Return the rows from the line containing "kingdom: Fungi" through the line containing "family: Ericaceae", both included, copied without change. Leave the pictures out.

Dataset records:
****************

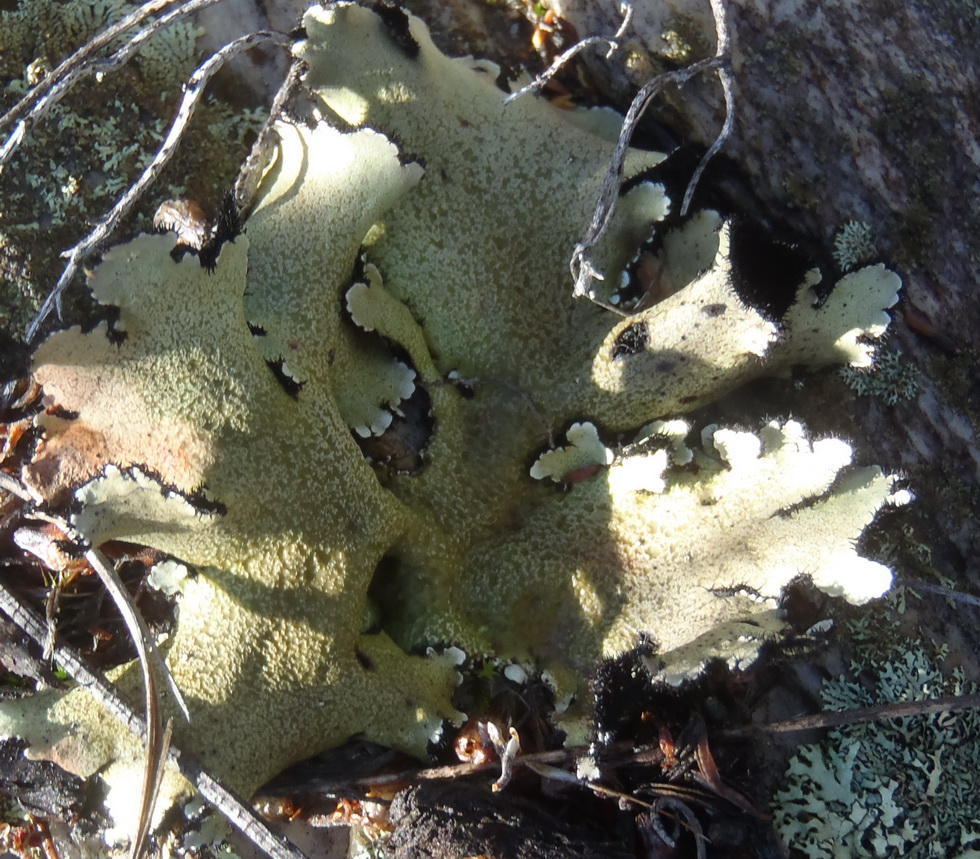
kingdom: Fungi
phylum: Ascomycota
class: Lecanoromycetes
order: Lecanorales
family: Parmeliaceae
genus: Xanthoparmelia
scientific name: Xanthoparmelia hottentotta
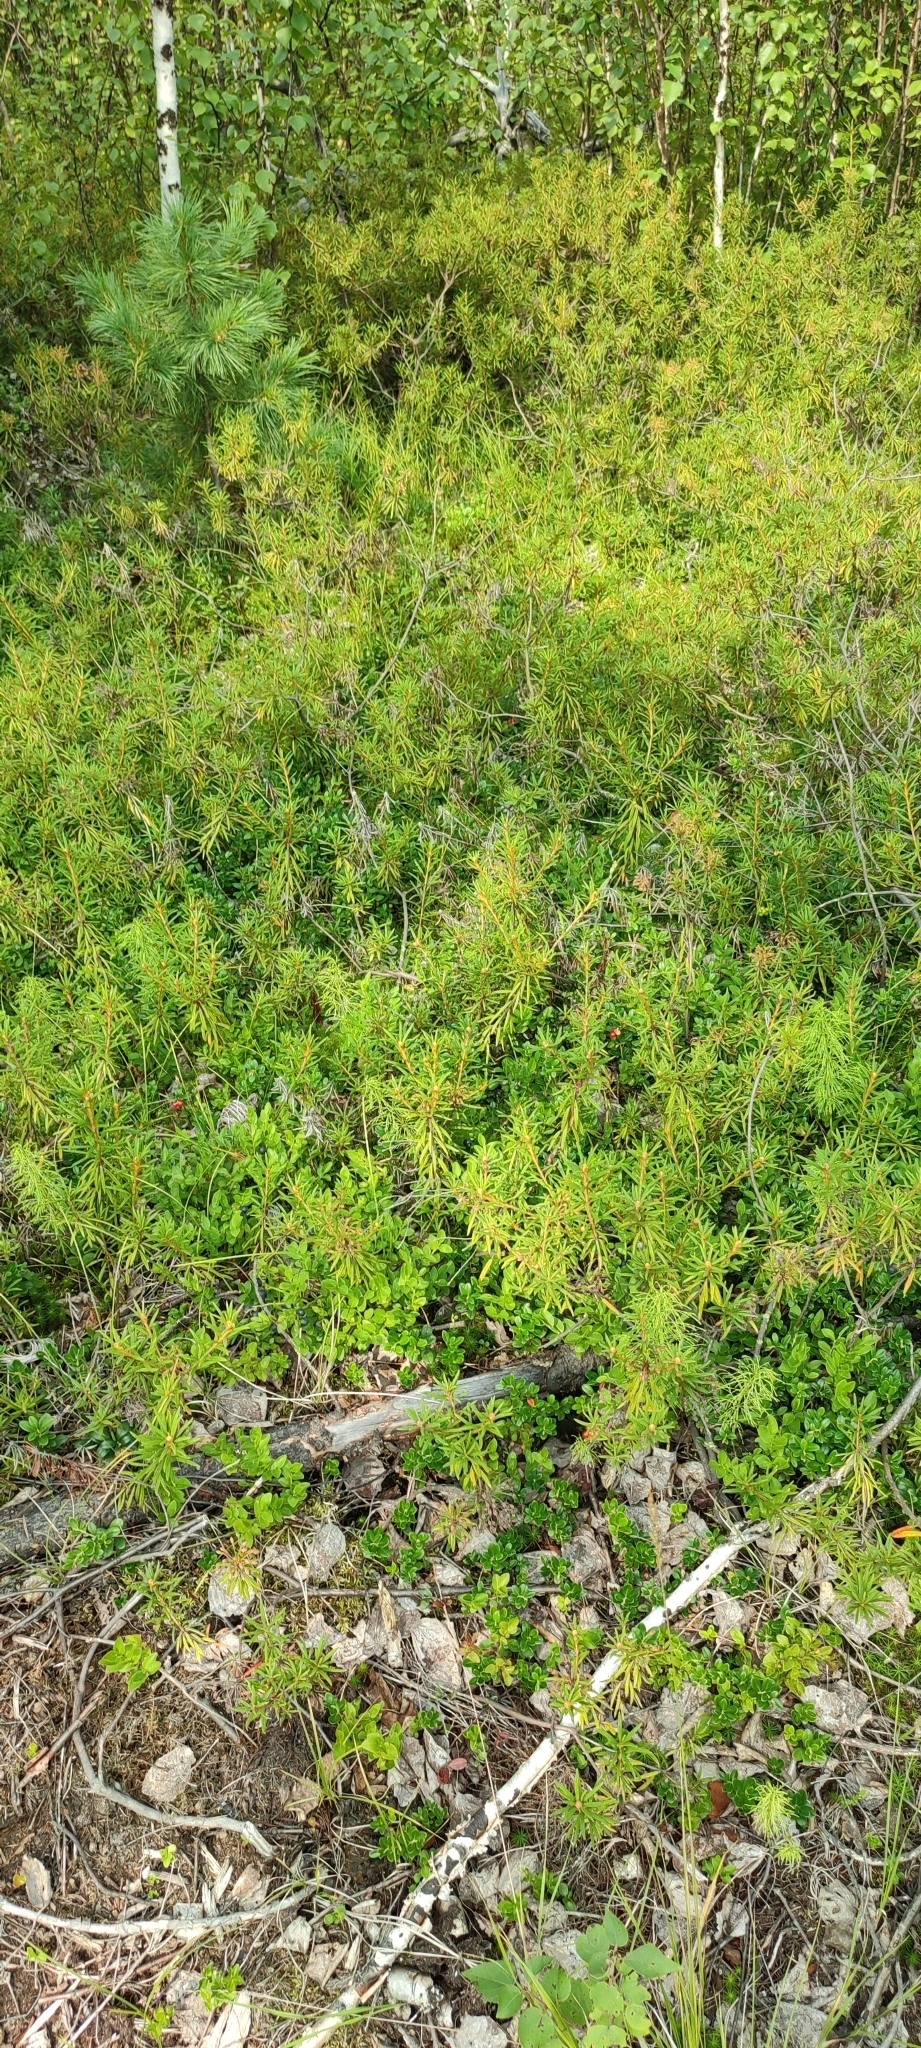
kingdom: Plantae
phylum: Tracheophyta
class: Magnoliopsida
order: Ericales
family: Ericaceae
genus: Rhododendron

****************

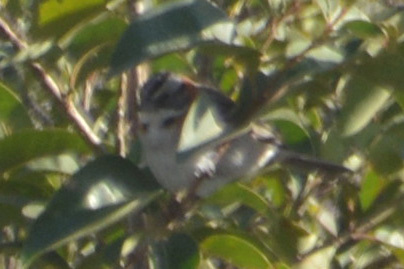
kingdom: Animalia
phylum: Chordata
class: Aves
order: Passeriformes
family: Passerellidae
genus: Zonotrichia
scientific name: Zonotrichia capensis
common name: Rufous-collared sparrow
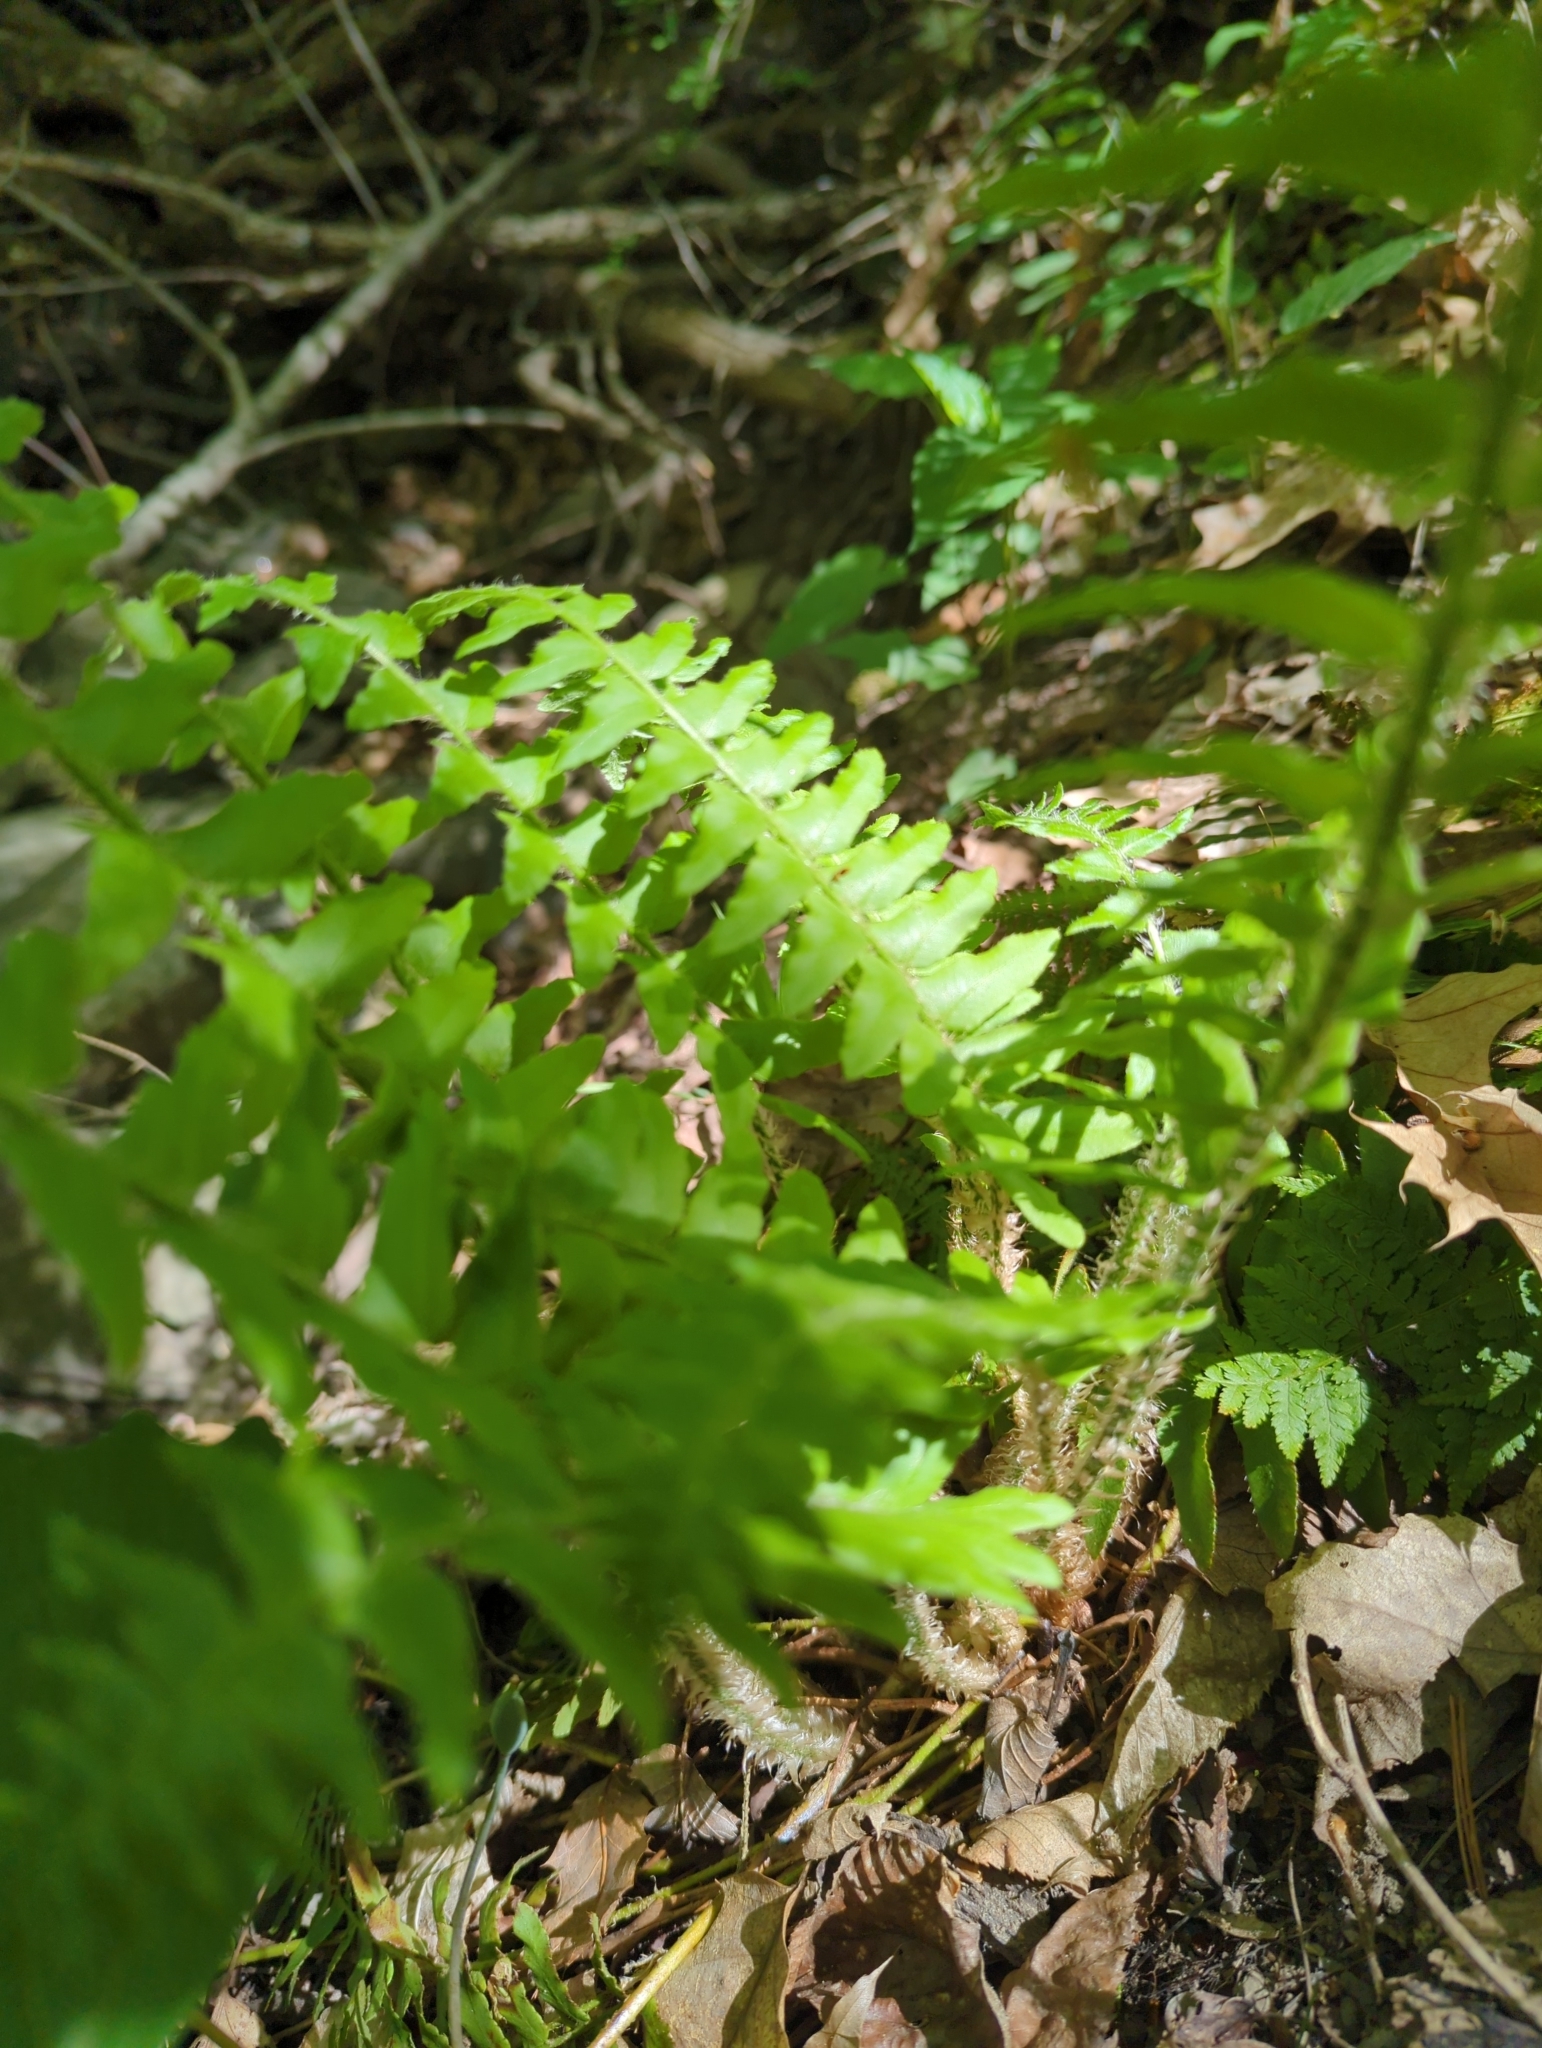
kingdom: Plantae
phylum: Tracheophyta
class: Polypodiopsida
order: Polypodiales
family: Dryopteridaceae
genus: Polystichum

****************

• _SOLUTION TO THE EXERCISE_:
kingdom: Fungi
phylum: Ascomycota
class: Lecanoromycetes
order: Lecanorales
family: Parmeliaceae
genus: Xanthoparmelia
scientific name: Xanthoparmelia hottentotta
kingdom: Plantae
phylum: Tracheophyta
class: Magnoliopsida
order: Ericales
family: Ericaceae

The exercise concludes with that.